29 "Take My yoke upon you and learn from Me, for I am gentle and humble in heart, and YOU WILL FIND REST FOR YOUR SOULS.
30 "For My yoke is easy and My burden is light."
2 Timothy 1:7
7 For God has not given us a spirit of fear, but of power and love and a sound mind.
Romans 8:15
15 For you have not received a spirit of slavery leading to fear again, but you have received a spirit of adoption as sons by which we cry out, "Abba! Father!"
John 14:27
27 "Peace I leave with you; My peace I give to you; not as the world gives do I give to you.

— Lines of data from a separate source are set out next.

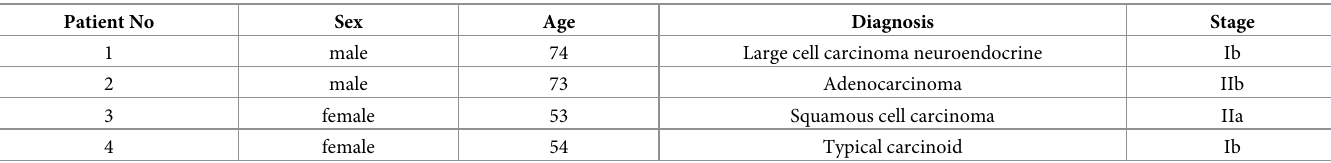
Table 1. Patients’ characteristics.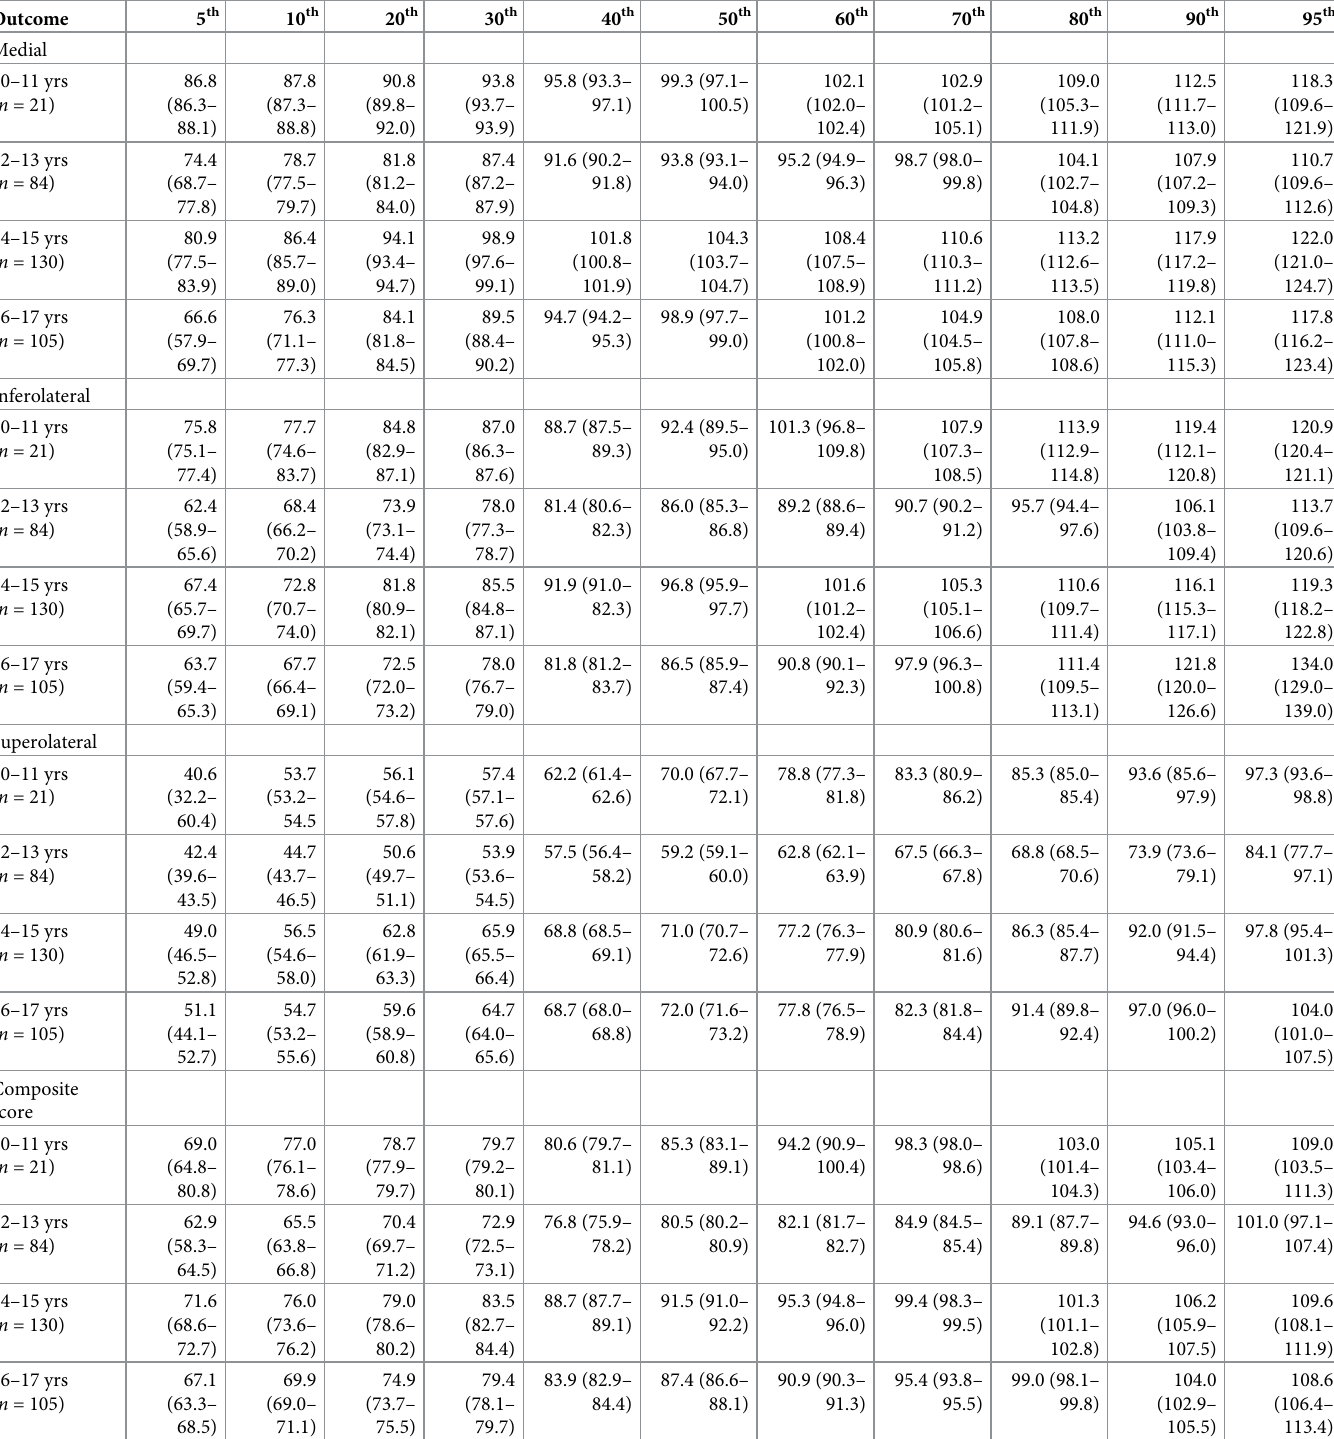
Table 4. Smoothed age-specific percentile values with 95% confidence interval for the normalized (% arm length) maximal left arm reach distances and the compos- ite score in males (n = 340) aged 10 to 17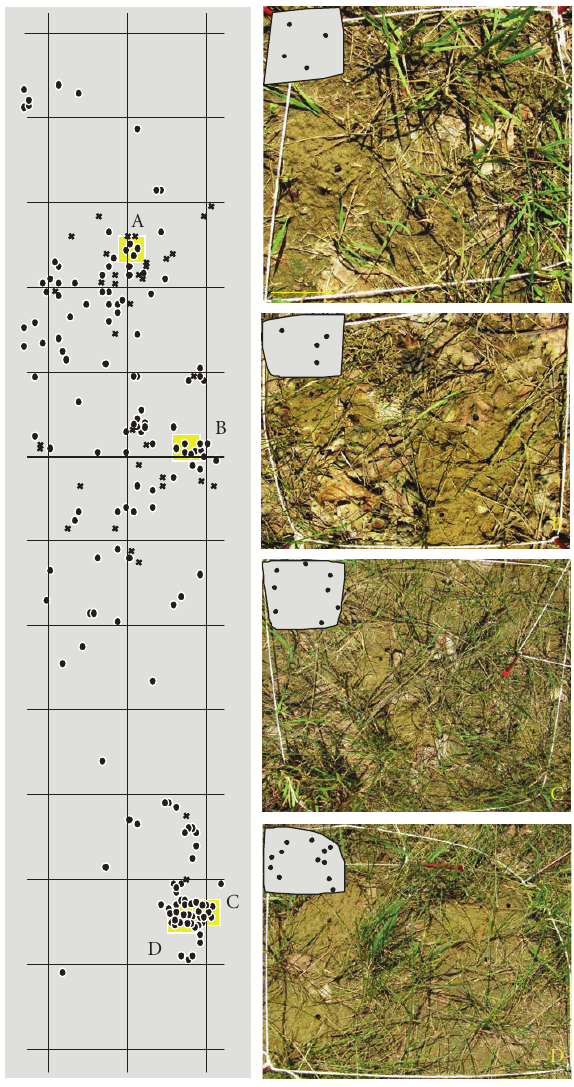
Figure 3: Mapping of the nests of Halictus scabiosae at the study site. Left: strip of 5 × 24m (see Figure 2) with the four batches of nests (A–D, marked by yellow areas) where the activities of Halictus scabiosae and their parasites were videotaped. The grid indicates 2m × 2m. Right: batches of active nests; the insets show the batches on a smaller scale with the nest entrances shown as black full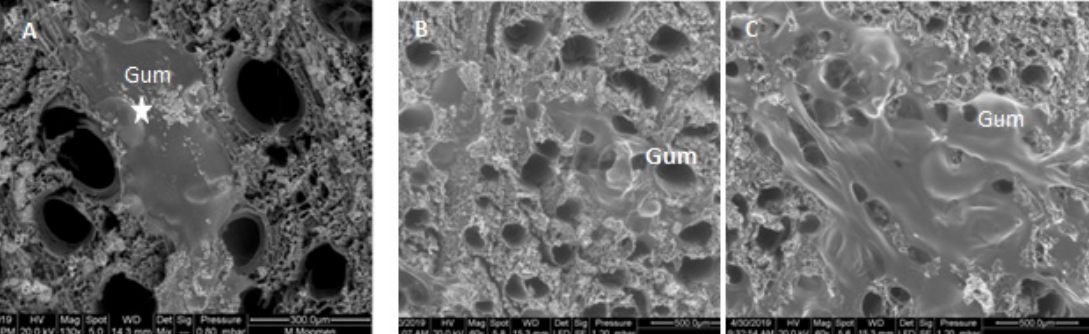
Figure 7. Scanning electron micrographs showing gum occlusions on xylem vessel surfaces. ( A ): entirely obstructed area in Sakasly vessel with gum (asterisks) ( B , C ): diffuse and condensed gum deposits on vessel lumens of Khamri and Hencha cultivars. Vessel elements enriched with starch grains were also detected in stem cross sections.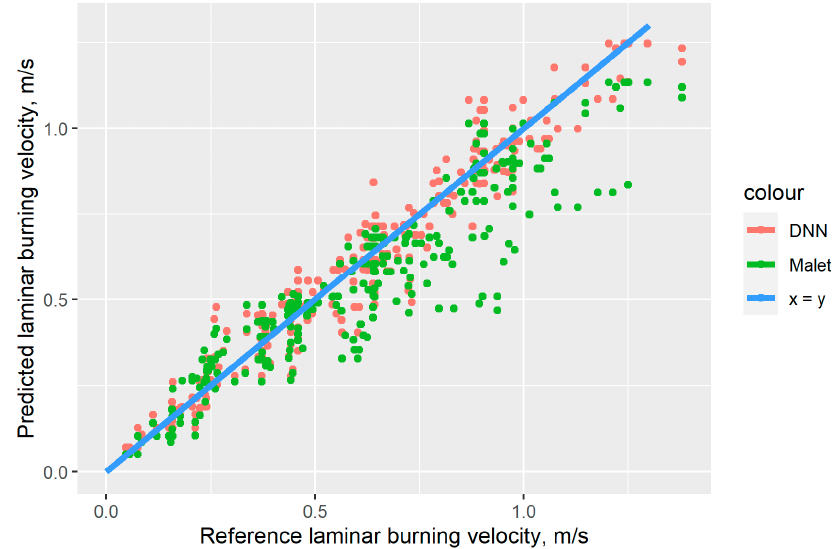
Figure 6. Malet and DNN comparison.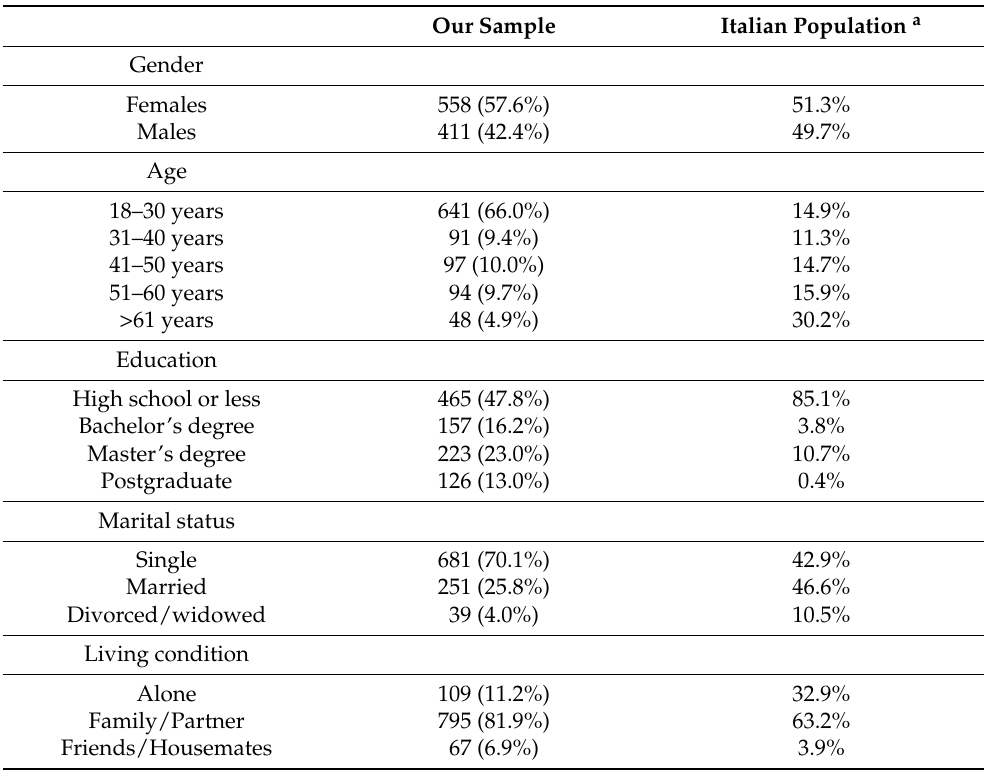
Table 1. Demographic properties of the sample recruited for the present study, as compared to the Italian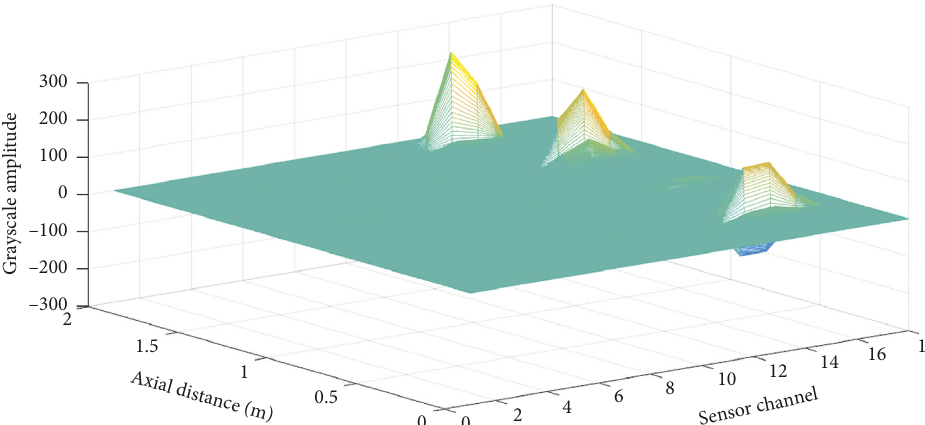
Figure 8: Expanded data after denoising.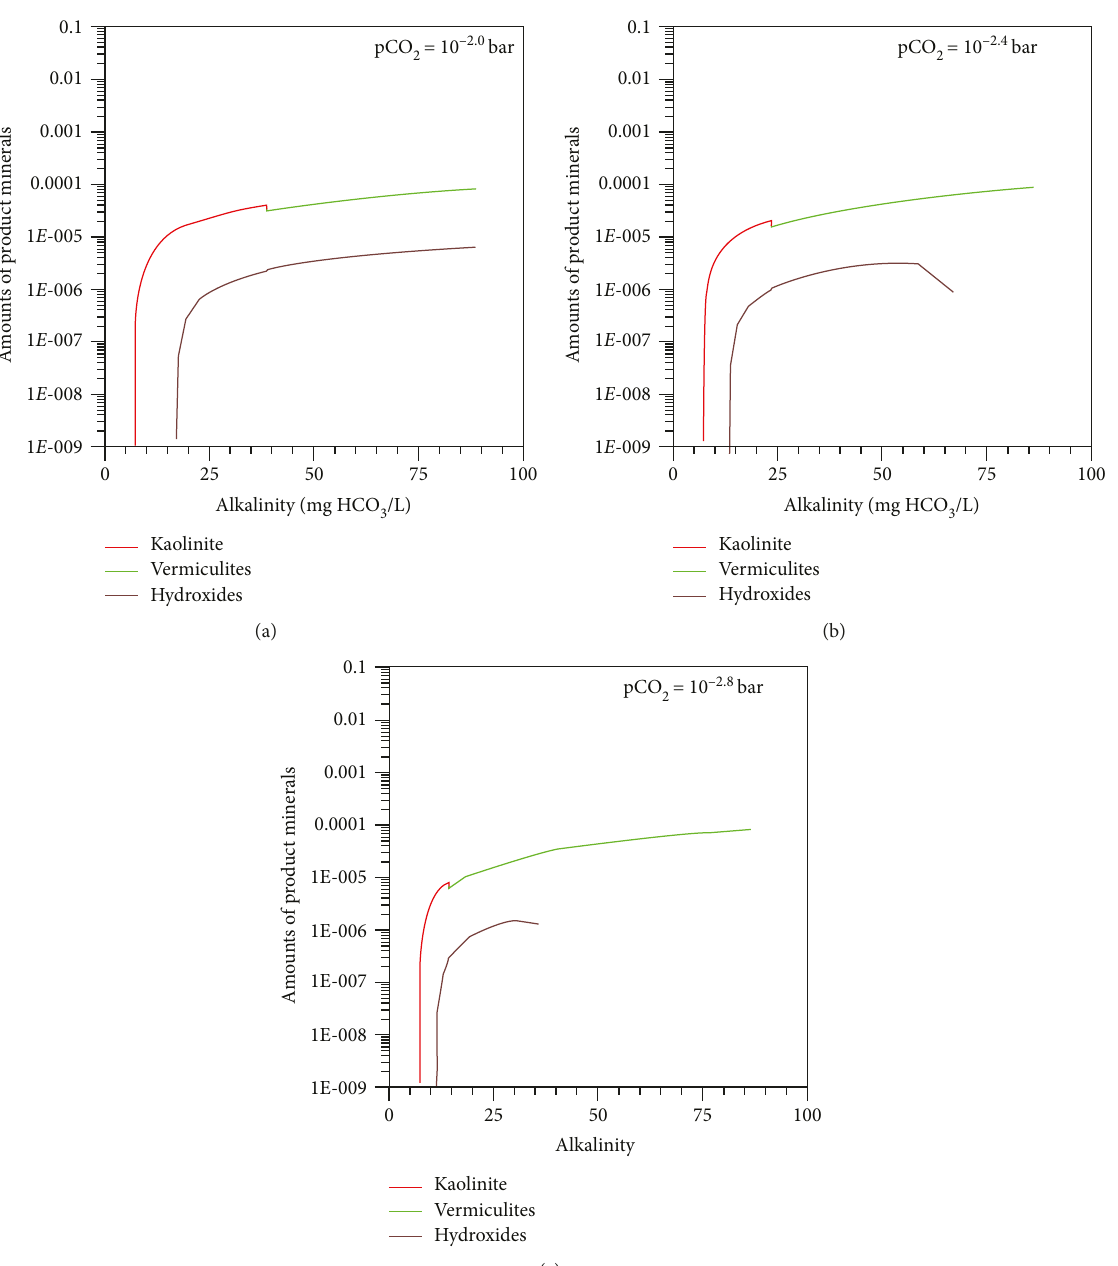
Figure 6: Moles of solid product phases against alkalinity, showing the results of reaction path modeling for the dissolution of granulite (a) pCO of 10 -2.0 bar, (b) pCO of 10 -2.4 bar, (c) pCO of 10 -2.8 2 2 2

Do not let your heart be troubled, nor let it be fearful.
Philippians 4:6-7
6 Be anxious for nothing, but in everything by prayer and supplication with thanksgiving let your requests be made known to God.
7 And the peace of God, which surpasses all comprehension, will guard your hearts and your minds in Christ Jesus.
Isaiah 26:3-4
3 You keep him in perfect peace whose mind is stayed on you, because he trusts in you.
4 Trust in the LORD forever, for the LORD GOD is an everlasting rock.
2 Corinthians 1:3-4
3 Blessed be the God and Father of our Lord Jesus Christ, the Father of mercies and God of all comfort,
4 who comforts us in all our affliction, so that we may be able to comfort those who are in any affliction, with the comfort with which we ourselves are comforted by God.